**Given information**
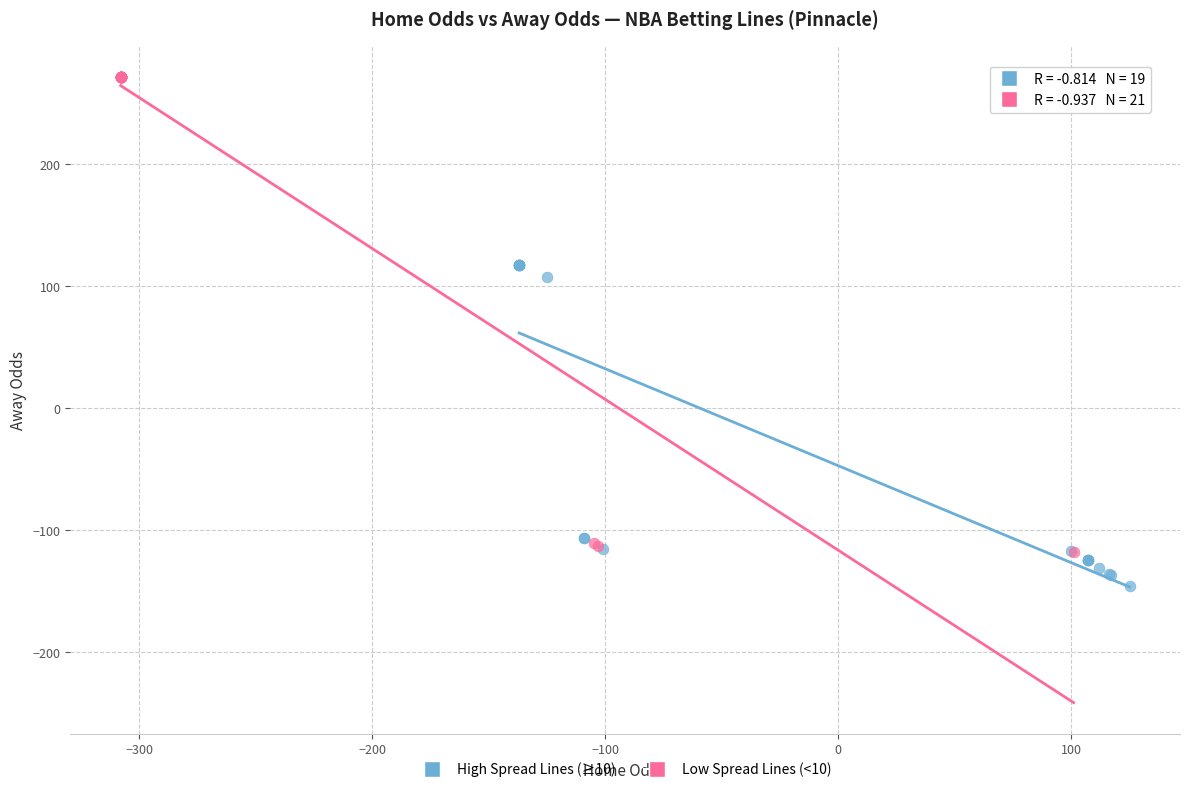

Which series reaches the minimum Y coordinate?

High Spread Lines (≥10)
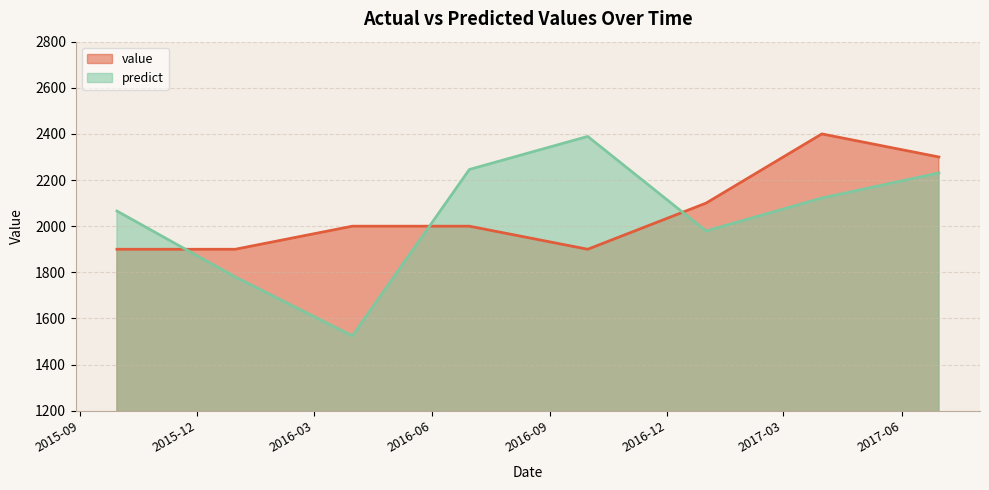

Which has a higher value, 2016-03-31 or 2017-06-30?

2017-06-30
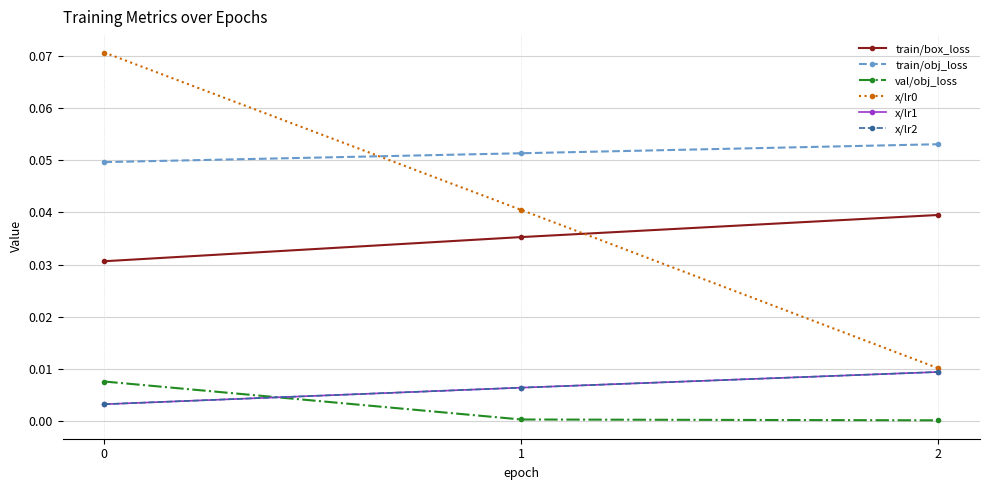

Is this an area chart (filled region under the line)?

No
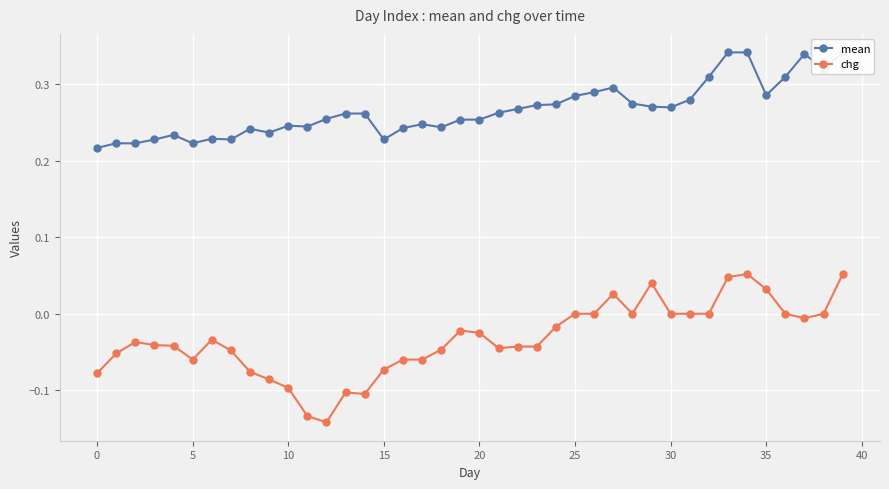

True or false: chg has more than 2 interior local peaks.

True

==

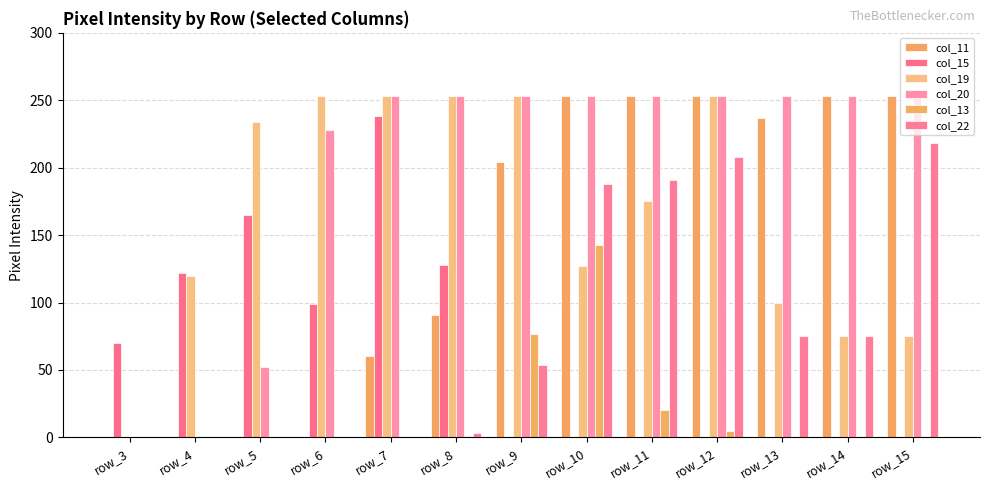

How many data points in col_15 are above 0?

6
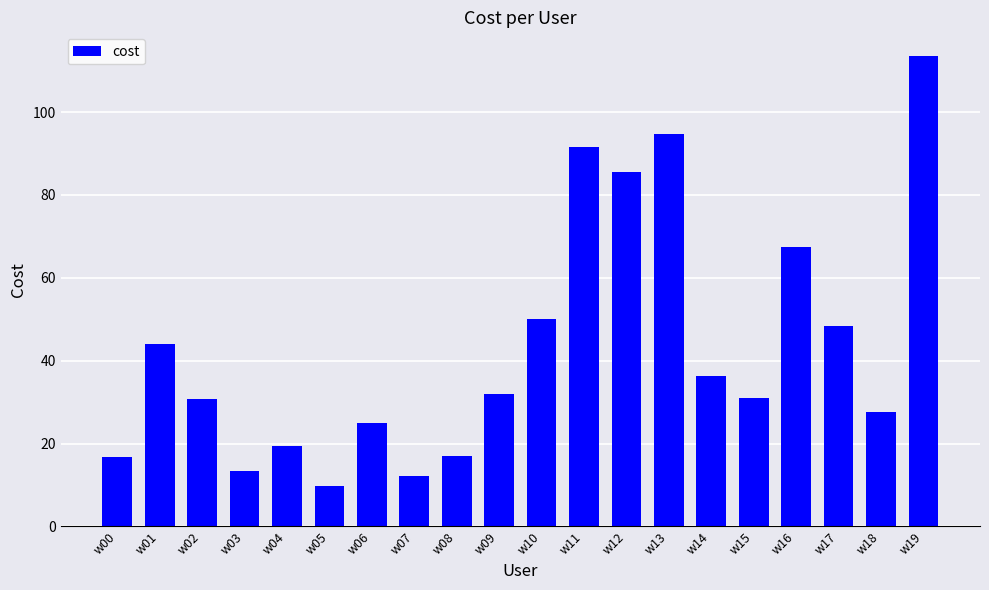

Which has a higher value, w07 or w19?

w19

* * *

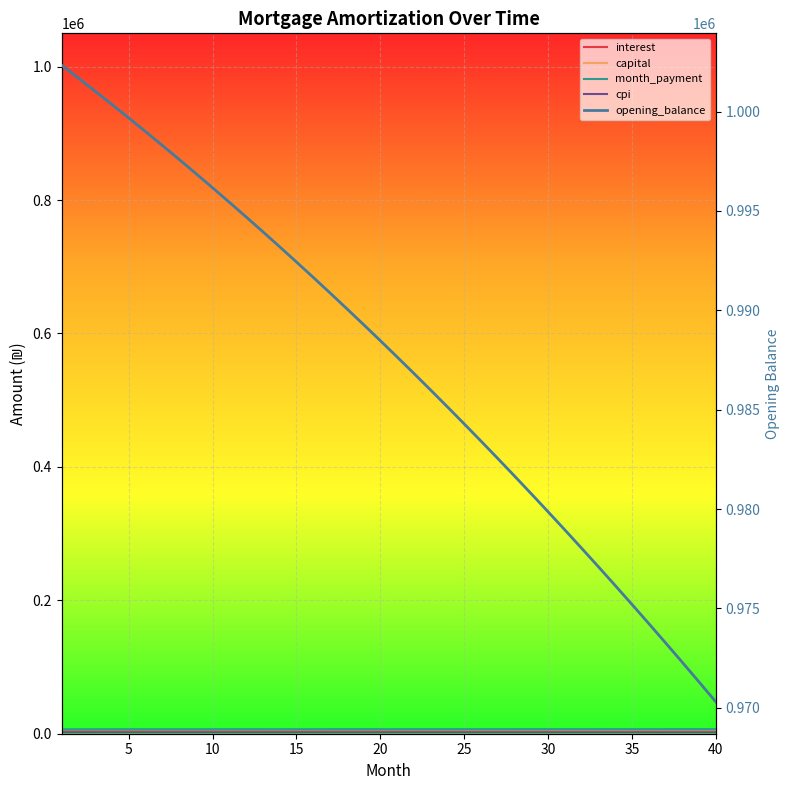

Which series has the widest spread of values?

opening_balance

**Work task**
Reproduce the stretch of the entries from the line containing "High Spread Lines (≥10)" through the line containing "True or false: chg", including both of those lines. Leave the pictures out.

**Task output**
High Spread Lines (≥10)

Which has a higher value, 2016-03-31 or 2017-06-30?

2017-06-30

Is this an area chart (filled region under the line)?

No

True or false: chg has more than 2 interior local peaks.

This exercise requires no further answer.